No more questions to ponder, but tune in next time for some of my thoughts about how all this relates to fears of the coronavirus, if you can bear to hear anymore about it…

Epilogue to “The Second Death of Lazarus”:

I began write “The Second Death of Lazarus” as an outline for a Sunday School lesson, or series of lessons, a few weeks before all the hubbub began about the coronavirus. During writing this, the crisis began to grow, and I now look back on my attitude toward the situation as being somewhat callous at times. We kept hearing that many of us would get it, that most of us would be fine, and that the death rate would be similar to that as is common with the flu, so my question was, “what’s with the overblown concern?” So at times all the drama seemed downright comical to me, yet at other times it made me angry because it seemed to me to be an overreaction driven to some degree by politics. But as the numbers grew, and as we came to learn that the virus wasn’t necessarily just a danger to the vulnerable few, my attitude became less flippant. It seems a serious and dangerous virus, so maybe all the excessive precautions are warranted. Certainly the risk of death from the virus has proven to be real, and we must be mindful of those who have lost loved ones because of it, passing on to them God’s love however we can.

Comfort for those who are living in mortal fear of the virus can only come from one source, and we Christians carry that source with us everywhere we go. Perhaps one of the most impactful things we can do during this time is to not allow ourselves to regard death, particularly death from the virus, with an irrational fear. Is not fear of death in some way a betrayal of our faith? Meaning, the non-believer has every right to have an irrational fear of death because he has no hope. But we do have a hope: The Great Hope. And we know that death will come, and that when it does, we will come into the presence of God. The Great Commission (Mk.16:15) makes it an imperative for Christians to live out and demonstrate the hope that we have, for in so doing we can cause others to want what we have.

Of course no one wants the virus. Of course we need to be sensible in protecting ourselves and each other.
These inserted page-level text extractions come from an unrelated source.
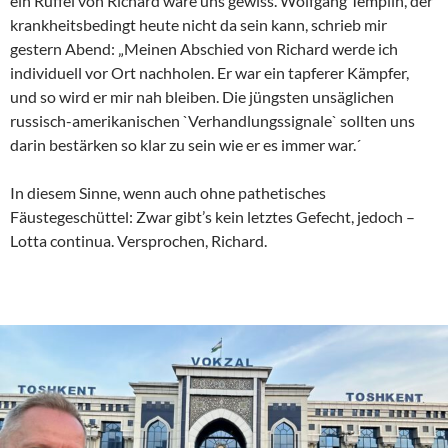
ein Rüffel von Richard wäre uns gewiss. Wolfgang Templin, der
krankheitsbedingt heute nicht da sein kann, schrieb mir
gestern Abend: „Meinen Abschied von Richard werde ich
individuell vor Ort nachholen. Er war ein tapferer Kämpfer,
und so wird er mir nah bleiben. Die jüngsten unsäglichen
russisch-amerikanischen `Verhandlungssignale` sollten uns
darin bestärken so klar zu sein wie er es immer war.´
In diesem Sinne, wenn auch ohne pathetisches
Fäustegeschüttel: Zwar gibt’s kein letztes Gefecht, jedoch –
Lotta continua. Versprochen, Richard.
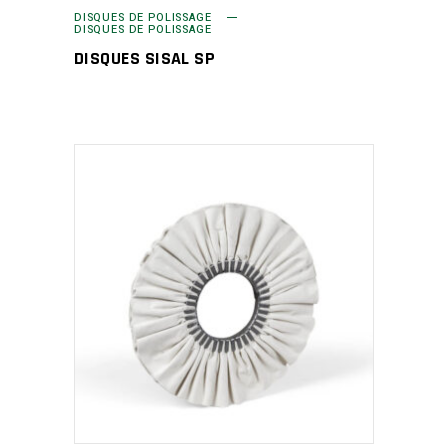
DISQUES DE POLISSAGE
DISQUES DE POLISSAGE
DISQUES SISAL SP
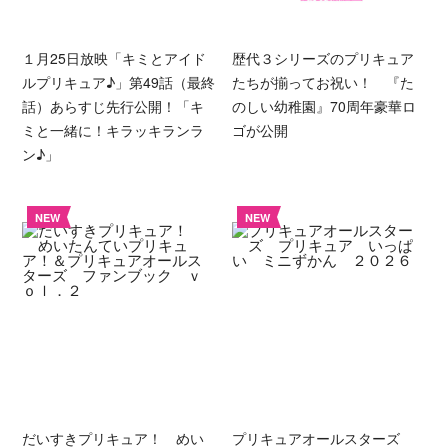
１月25日放映「キミとアイド
歴代３シリーズのプリキュア
ルプリキュア♪」第49話（最終
たちが揃ってお祝い！ 『た
話）あらすじ先行公開！「キ
のしい幼稚園』70周年豪華ロ
ミと一緒に！キラッキランラ
ゴが公開
ン♪」
NEW
NEW
だいすきプリキュア！ めい
プリキュアオールスターズ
Of course we don’t want to lose a loved one to it, nor spread it to anyone if we get it. But in those fears are we forgetting God’s perfect will? Are we forgetting that He holds the power of life and death in His hands, and that when He is ready for us to come home (and not one second earlier) we will go, and nothing can stop it? Are we allowing our relentless crusade against death in all its forms rob us of the joy God provides for us even in this life? And to rob us of our hope which can relieve us of all fear of death, if we would only let it? The death and resurrection of Jesus is that hope and our salvation is that joy!

I don’t want the virus. I don’t want to die from it. But the harsh reality of this life and this world is that I could be killed in a car crash on my way to the doctor to be tested for it. Only God knows what the next moment holds for each of us. I want to be careful, to be mindful, to be responsible, and to be thoughtful, but above all I want to remember that God is in control, and that His will may include that I may not be here tomorrow, for whatever reason. This is why I believe it is of the utmost importance that each of us regards our spiritual state as far more important than our physical state, just like Jesus explained to us, and also that we would have a passion for the spiritual welfare of each other.

My prayer is that this crisis creates a spiritual awakening within our nation and our world; that people can recognize that there are things the government just can’t save us from, and that they will seek to know who God really is. Let us believers be prepared to tell them!